In McDonald v. Supple, 96 Ore. 486, 190 P. 315 (1920), the court followed the reasoning of Hayden . There, Supple hired McDonald to build two dredge-hulls. Supple failed to supply materials and equipment at specified times pursuant to the contract. At trial, McDonald testified Supple's actions " 'made the labor more burdensome and extended the same to two or three times the amount it would ordinarily have been, if the material had been delivered at the time and in the condition agreed upon.'" Donohue, 286 Ore. at 797, 596 P.2d at 1311 (quoting McDonald, 96 Ore. at 496-97, 190 P. at 318) (citing, inter alia, Hayden ). Thus, the McDonald court held the plaintiff " 'could properly recover upon a Quantum meruit. . . .'" Id .

The Donohue court concluded, " In summary, our cases recognize that quantum meruit recovery is available to a contractor whose performance has been made substantially more difficult and costly by the other party's actions[.]" Donohue, 286 Ore. at 798, 596 P.2d at 1311. Further, the court held no finding that the contract had been abandoned was necessary before this type of quantum meruit recovery could be had.
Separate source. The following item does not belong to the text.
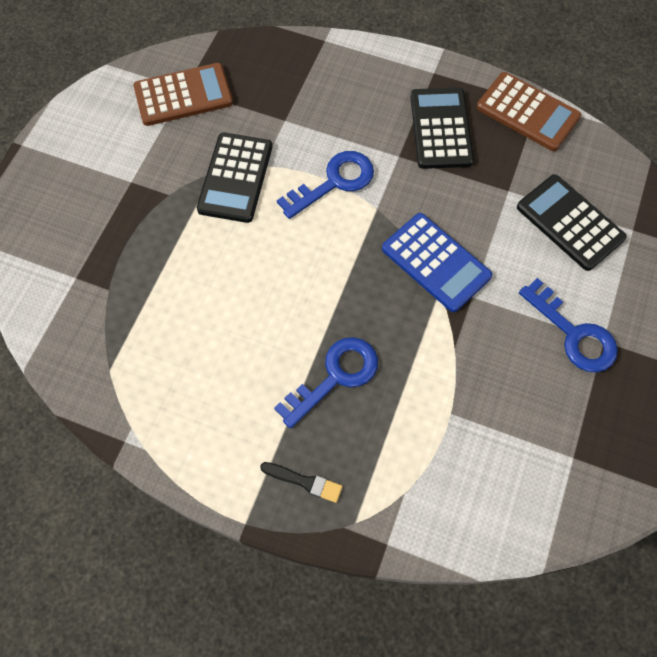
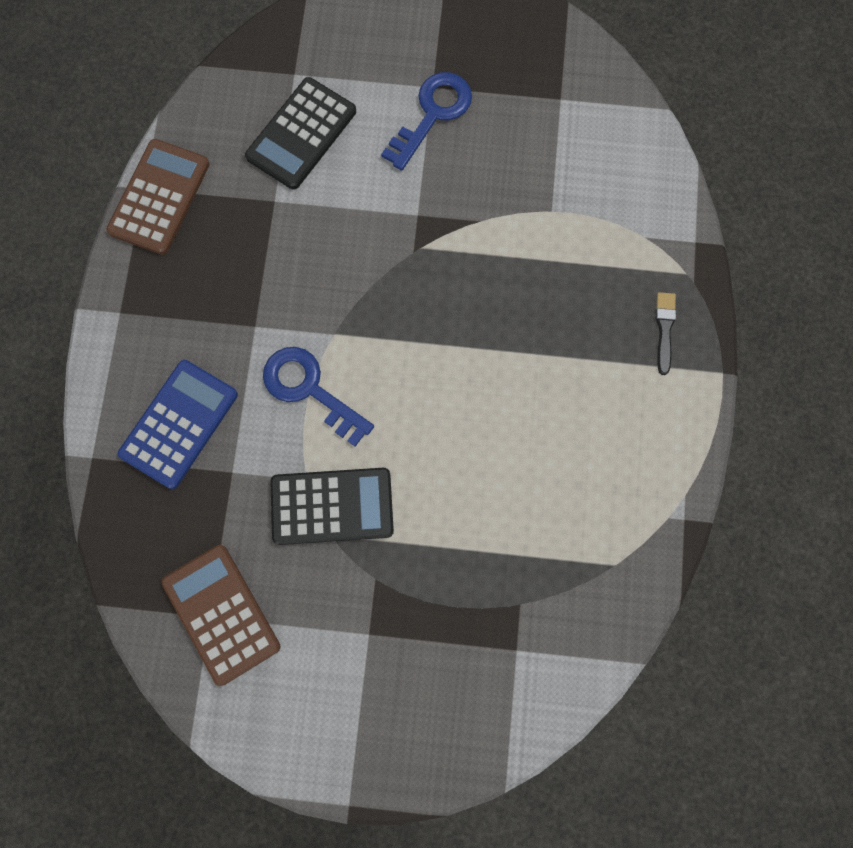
camera: 105 degrees left, 10 degrees up
(335, 376) = (548, 328): blue key -> none
(436, 262) = (386, 258): blue calculator -> blue calculator (179, 424)
(440, 129) = (204, 287): black calculator -> none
Id .

Although not relied upon frequently in later reported cases, Donohue has not been modified or overruled by the Oregon courts. In an unpublished decision, the Ninth Circuit Court of Appeals recognized the viability of the Donohue holding, although finding Donohue was not applicable in the case because the plaintiff had failed to prove it was obstructed by the defendant, or that it incurred unanticipated costs as a result of the defendant's actions. American Income Development Corp. (" AID" ) v. Trus Joist Corp., 884 F.2d 582 (Table), 1989 WL 102024 (9th Cir. Aug. 28, 1989).

The court finds TBH's quantum meruit claim is allowable under Oregon law. Accordingly, Wilson's motion for summary judgment on that claim is denied.


For the reasons discussed above, Wilson's motion for partial summary judgment (Dkt. #45) is denied on all grounds.